▶ **Problem to work on**: Report all lines below with the word "commit".
Start of Given information
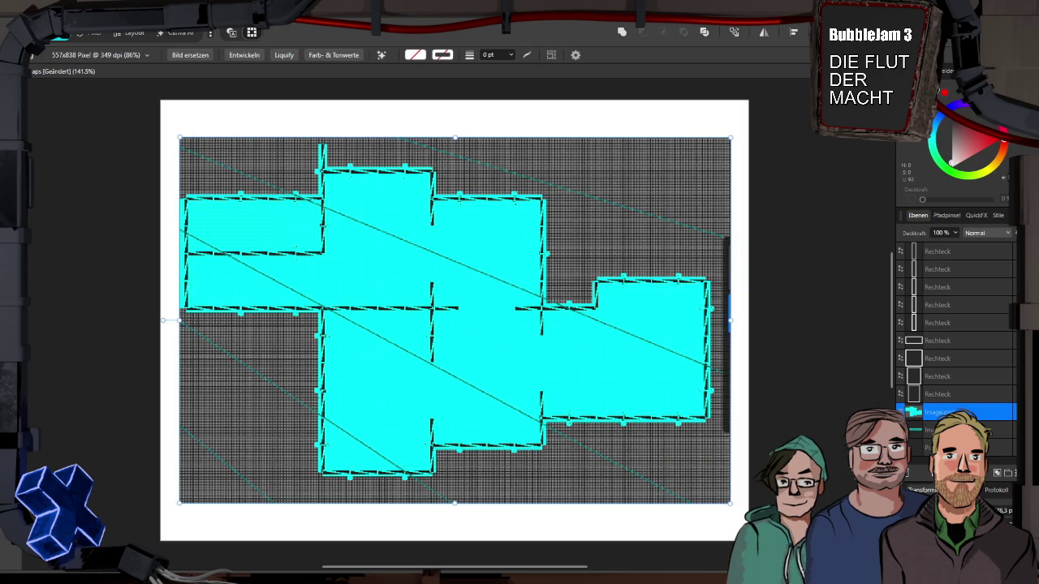
pyautogui.press('alt+Tab')
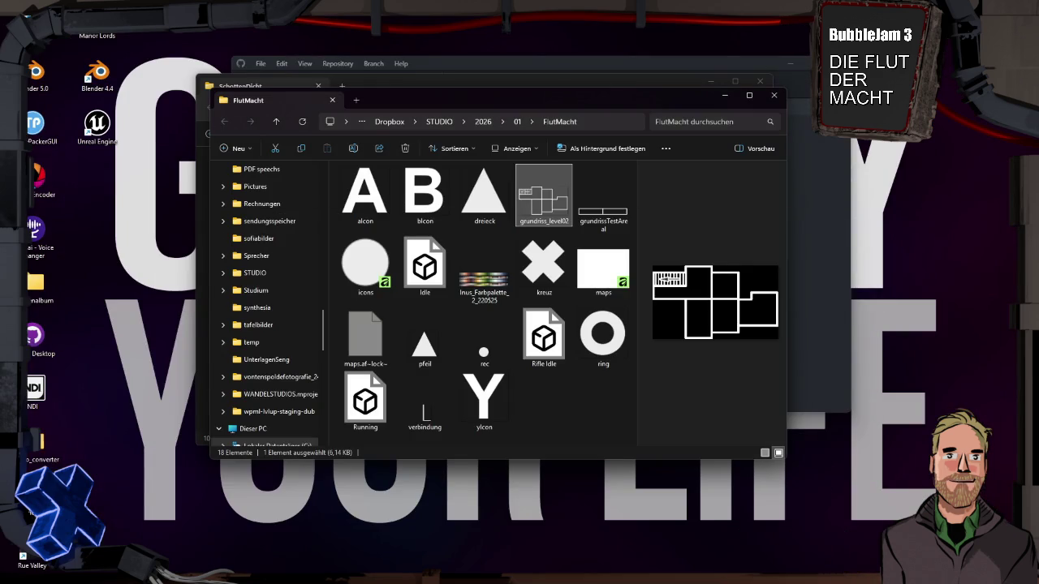
# Close the FlutMacht and SchottenDicht folder windows and enter the commit summary 'Level02'
pyautogui.click(777, 97)
pyautogui.click(742, 69)
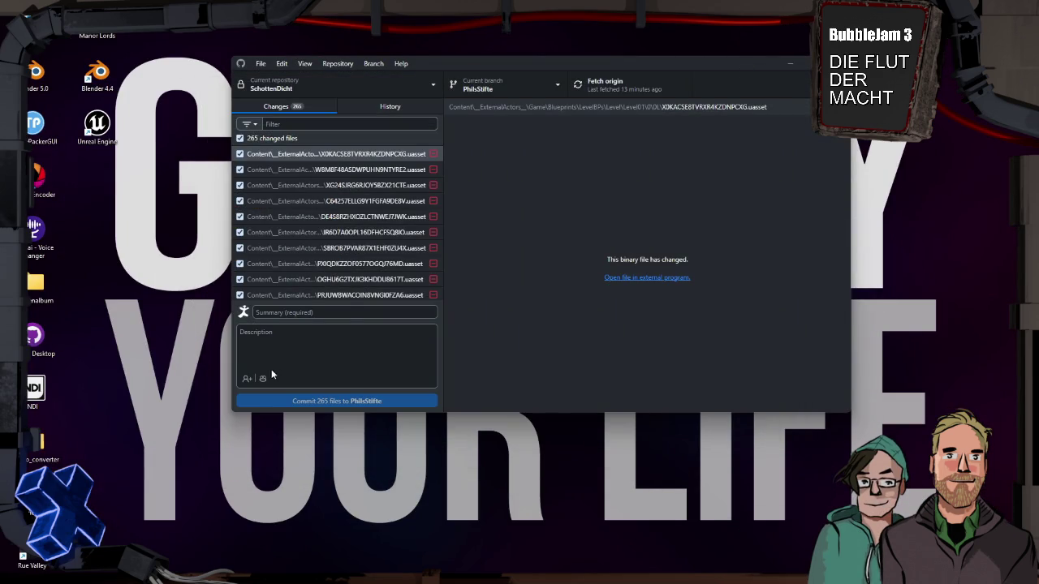
pyautogui.click(296, 313)
pyautogui.write('Level02')
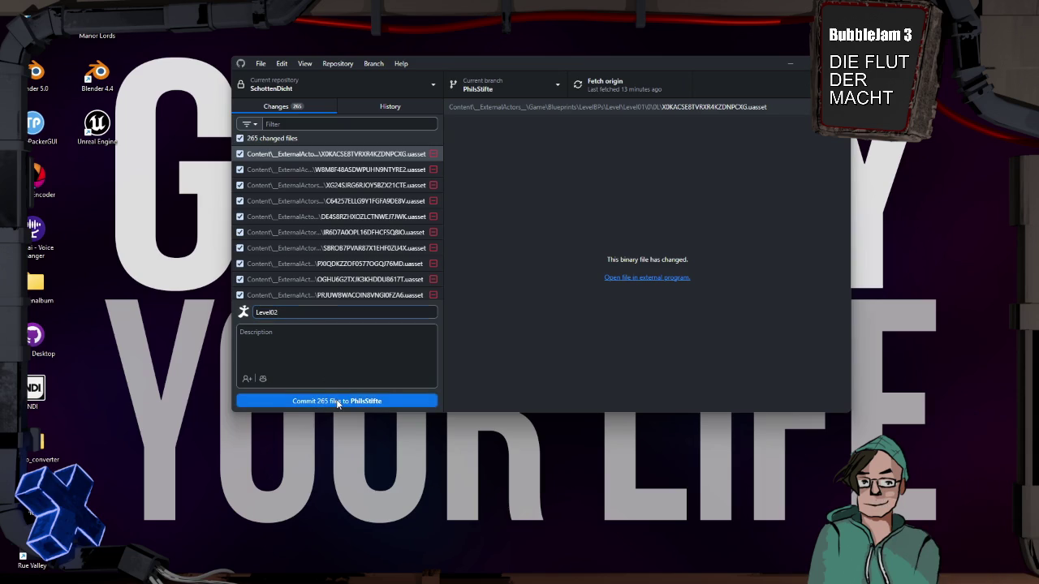
# Commit the 265 changed files to PhilsStifte and push the commit to origin
pyautogui.click(337, 401)
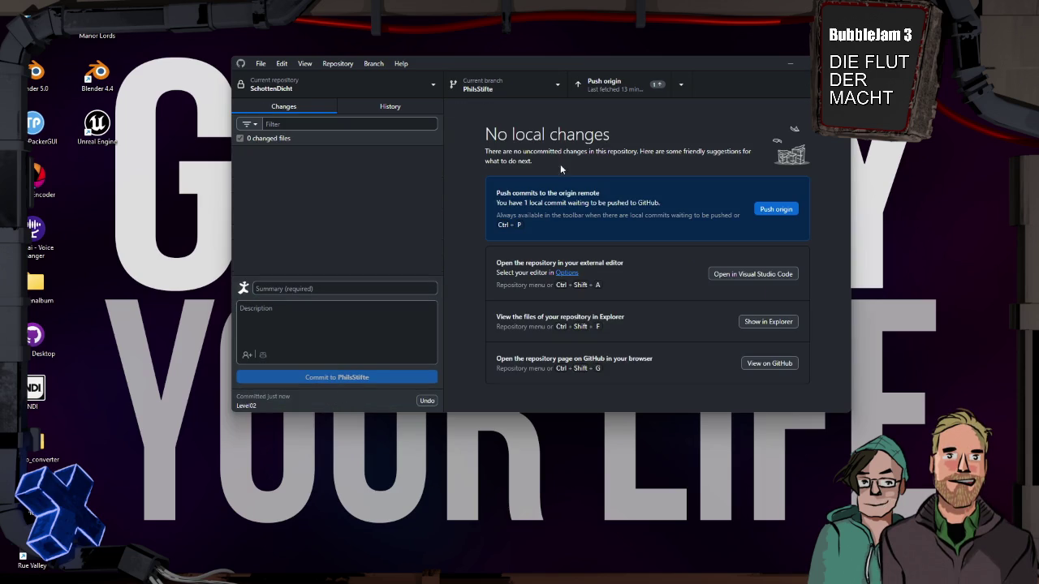
pyautogui.click(784, 213)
End of Given information
▶ **Result of this task**:
# Close the FlutMacht and SchottenDicht folder windows and enter the commit summary 'Level02'
# Commit the 265 changed files to PhilsStifte and push the commit to origin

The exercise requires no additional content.